** Opening Study text block **
# Blackstar Practice Amp: ID:Core Stereo 10 V2



## JonFairhurst (Dec 14, 2016)

I picked up a guitar practice amp for my daughter. She plays original music in a kind of ethereal style with more finger picking than strumming.

My first stop was a bunch of YouTube reviews, which can be quite helpful. They might not tell you which is the best, but it can narrow the field. I went to the local music shop expecting to buy a Fender Mustang 1 V2 ($120) and ended up getting the Blackstar ID:Core Stereo 10 V2 ($100). It was about the sound, rather than the $20.

Based on the YouTube reviews, the Fender seemed to have smooth, natural clean and crunch sounds. I wasn't interested in a shredder amp. And I wanted a good tube (not transistor) emulation. (Note: my amp is a Vox emulator with the small tube in the circuit.)
** Closing Study text block **
What you have to do - Repeat the amp post from the words "I picked up" through "than the $20.", renaming "YouTube" as "video" each time it occurs. Please answer from the amp post alone.
** Opening Record excerpts block **
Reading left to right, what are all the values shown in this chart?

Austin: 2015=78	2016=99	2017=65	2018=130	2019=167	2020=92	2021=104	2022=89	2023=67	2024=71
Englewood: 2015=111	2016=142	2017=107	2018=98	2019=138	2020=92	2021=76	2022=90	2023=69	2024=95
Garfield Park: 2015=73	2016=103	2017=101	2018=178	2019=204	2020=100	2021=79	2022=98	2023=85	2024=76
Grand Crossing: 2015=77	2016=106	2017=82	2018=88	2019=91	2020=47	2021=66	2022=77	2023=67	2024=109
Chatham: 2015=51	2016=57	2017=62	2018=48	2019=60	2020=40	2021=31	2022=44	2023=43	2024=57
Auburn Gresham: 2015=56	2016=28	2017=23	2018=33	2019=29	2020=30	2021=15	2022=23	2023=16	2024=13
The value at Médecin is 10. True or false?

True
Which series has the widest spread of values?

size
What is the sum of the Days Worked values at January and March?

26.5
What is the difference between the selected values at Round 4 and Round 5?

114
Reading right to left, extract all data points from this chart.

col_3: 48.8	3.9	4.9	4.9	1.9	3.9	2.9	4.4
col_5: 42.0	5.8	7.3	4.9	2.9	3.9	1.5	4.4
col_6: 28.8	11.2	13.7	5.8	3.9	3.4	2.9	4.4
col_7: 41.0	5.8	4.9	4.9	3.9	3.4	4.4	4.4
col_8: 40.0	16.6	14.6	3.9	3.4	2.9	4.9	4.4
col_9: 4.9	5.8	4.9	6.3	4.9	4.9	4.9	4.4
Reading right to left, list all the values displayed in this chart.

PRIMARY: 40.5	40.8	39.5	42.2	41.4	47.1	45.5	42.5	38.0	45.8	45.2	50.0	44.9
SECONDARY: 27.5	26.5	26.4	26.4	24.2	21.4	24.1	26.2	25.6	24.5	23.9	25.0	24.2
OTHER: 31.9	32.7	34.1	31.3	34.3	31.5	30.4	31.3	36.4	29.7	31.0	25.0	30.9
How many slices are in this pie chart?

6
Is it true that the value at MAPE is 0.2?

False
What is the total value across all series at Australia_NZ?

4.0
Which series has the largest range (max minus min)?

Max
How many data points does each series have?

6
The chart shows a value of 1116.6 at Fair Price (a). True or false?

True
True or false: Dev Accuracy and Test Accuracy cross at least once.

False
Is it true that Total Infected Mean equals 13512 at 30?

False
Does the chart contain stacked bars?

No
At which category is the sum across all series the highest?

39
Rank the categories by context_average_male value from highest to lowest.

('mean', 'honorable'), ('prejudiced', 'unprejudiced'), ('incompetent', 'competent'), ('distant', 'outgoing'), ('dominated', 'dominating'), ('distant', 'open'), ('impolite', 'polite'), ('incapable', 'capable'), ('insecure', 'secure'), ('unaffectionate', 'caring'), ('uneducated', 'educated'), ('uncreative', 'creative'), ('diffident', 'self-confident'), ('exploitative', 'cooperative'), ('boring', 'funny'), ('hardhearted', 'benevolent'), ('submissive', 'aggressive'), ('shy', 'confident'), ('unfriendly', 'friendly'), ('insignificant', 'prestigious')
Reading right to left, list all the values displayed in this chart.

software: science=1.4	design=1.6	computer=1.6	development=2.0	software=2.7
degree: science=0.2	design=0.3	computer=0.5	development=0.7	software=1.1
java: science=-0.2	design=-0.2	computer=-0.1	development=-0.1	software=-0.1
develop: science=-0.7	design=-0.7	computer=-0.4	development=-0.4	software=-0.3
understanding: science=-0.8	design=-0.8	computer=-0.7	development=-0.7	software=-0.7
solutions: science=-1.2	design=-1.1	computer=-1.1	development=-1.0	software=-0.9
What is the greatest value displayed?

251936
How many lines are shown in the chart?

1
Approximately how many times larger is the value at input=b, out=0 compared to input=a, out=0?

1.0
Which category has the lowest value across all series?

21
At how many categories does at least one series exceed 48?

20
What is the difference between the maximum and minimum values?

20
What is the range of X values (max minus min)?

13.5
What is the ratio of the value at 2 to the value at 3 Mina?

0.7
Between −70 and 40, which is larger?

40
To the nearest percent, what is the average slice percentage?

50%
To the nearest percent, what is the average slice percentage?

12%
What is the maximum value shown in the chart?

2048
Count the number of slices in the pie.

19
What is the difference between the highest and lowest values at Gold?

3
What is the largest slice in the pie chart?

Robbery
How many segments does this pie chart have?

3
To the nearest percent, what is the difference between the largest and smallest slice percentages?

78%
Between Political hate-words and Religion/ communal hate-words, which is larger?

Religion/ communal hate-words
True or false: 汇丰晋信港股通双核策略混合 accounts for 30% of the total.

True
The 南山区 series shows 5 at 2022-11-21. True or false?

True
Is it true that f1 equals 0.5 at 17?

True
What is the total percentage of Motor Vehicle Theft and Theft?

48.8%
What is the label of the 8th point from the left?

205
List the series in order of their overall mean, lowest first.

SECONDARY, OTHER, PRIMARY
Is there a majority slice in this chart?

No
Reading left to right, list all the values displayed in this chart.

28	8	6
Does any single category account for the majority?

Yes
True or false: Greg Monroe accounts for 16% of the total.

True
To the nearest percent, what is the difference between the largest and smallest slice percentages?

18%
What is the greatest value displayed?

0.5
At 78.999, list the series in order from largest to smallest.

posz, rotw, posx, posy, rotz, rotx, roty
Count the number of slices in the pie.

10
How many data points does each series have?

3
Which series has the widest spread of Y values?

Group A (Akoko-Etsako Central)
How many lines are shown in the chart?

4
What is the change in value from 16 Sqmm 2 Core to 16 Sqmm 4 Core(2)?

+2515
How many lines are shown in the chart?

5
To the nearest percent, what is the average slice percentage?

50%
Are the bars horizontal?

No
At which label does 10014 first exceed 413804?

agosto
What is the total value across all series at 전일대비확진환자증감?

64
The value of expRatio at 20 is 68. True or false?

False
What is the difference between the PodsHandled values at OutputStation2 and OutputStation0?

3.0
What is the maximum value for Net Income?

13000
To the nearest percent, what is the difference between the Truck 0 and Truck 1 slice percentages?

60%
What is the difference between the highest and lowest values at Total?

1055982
** Closing Record excerpts block **
Answer to the problem -
I picked up a guitar practice amp for my daughter. She plays original music in a kind of ethereal style with more finger picking than strumming.

My first stop was a bunch of video reviews, which can be quite helpful. They might not tell you which is the best, but it can narrow the field. I went to the local music shop expecting to buy a Fender Mustang 1 V2 ($120) and ended up getting the Blackstar ID:Core Stereo 10 V2 ($100). It was about the sound, rather than the $20.